Extracted text below:

The team has implemented a set of improvements to Live Capture’s integration with Timeline and Sequences. The changes are not yet released but we want to give you a sneak peek of what’s coming.
We’ve prepared the following videos for your review and would appreciate your comments to ensure we’ve correctly acted on your input.
Changes to Take Recorder
New binding system: the binding is more flexible and you no longer need to connect to an actor to review takes.
New feature to lock the take context: you can lock the take in the timeline and the inspector
A quick button to create a new take track in Timeline: Rather than 5 clicks, there is a button to one-click add take track in the timeline.
Updates to Timeline
Directly drag & drop take assets from the Project View to Timeline
New clip-in feature: Same as animation clips, you can clip-in your take in the timeline.

End of Extracted text.
Data provided below:

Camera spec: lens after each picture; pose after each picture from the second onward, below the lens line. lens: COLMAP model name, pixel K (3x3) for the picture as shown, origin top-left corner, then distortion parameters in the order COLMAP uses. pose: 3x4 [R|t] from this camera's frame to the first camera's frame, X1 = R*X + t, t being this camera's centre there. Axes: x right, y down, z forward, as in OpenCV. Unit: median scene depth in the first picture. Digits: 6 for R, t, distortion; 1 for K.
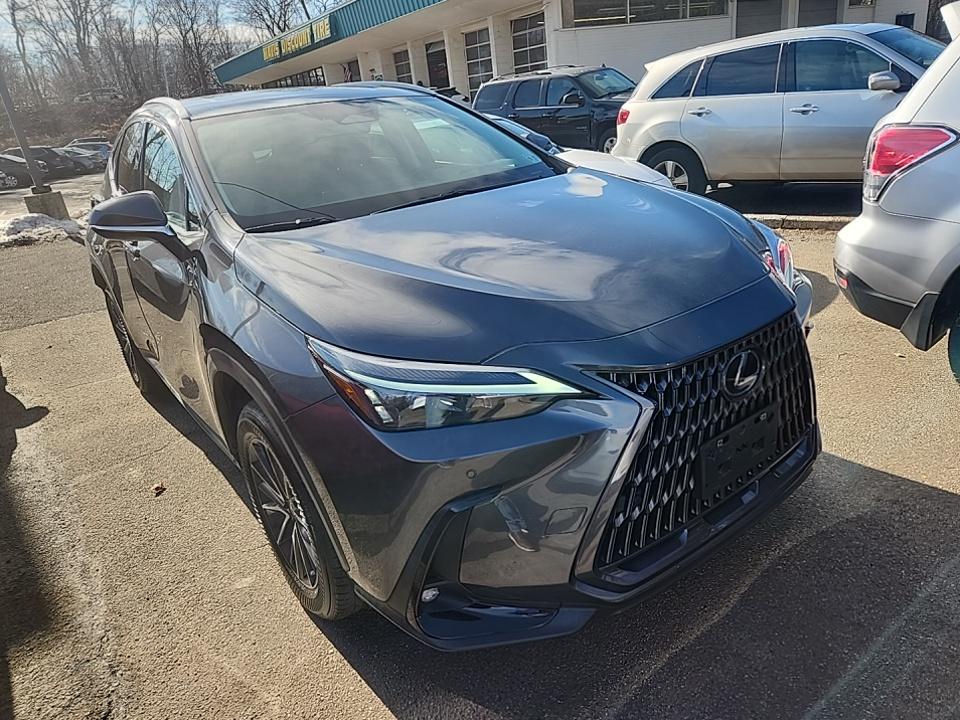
lens RADIAL K [[649.2, 0, 480.0], [0, 649.2, 360.0], [0, 0, 1]] dist [0.067115, -0.046915]
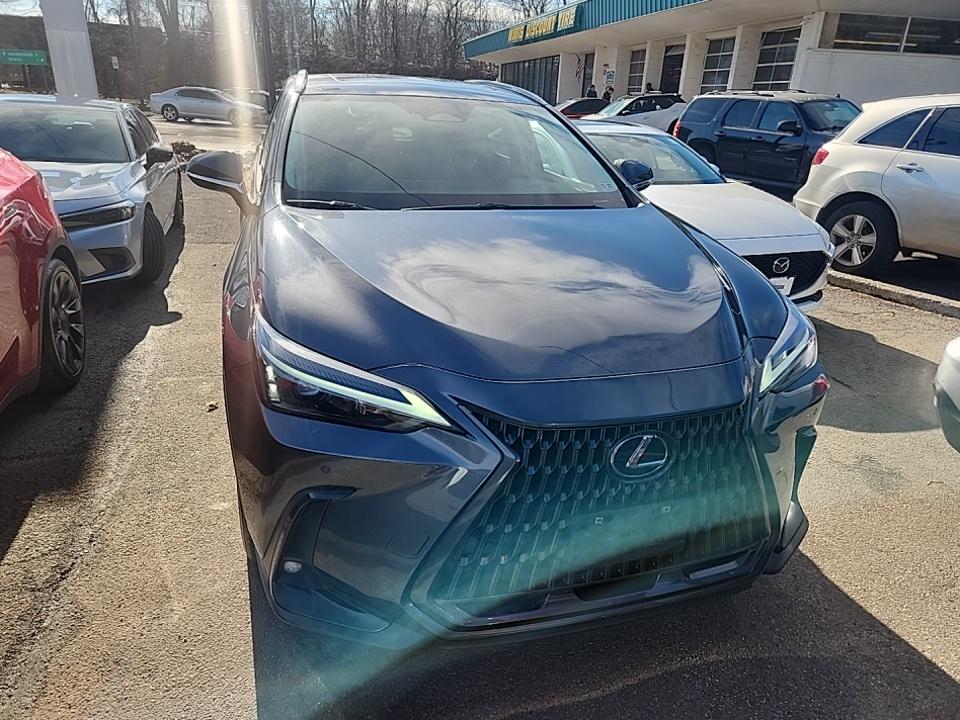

End of Data provided.

### Task instructions
Answer these questions using the Live Capture update notes.
1. How many clicks did adding a take track in Timeline take before the new button?
2. In which two places can the take context be locked?
3. From which view can take assets be dragged directly to Timeline?

### Response to this exercise
1. 5 clicks.
2. The timeline and the inspector.
3. The Project View.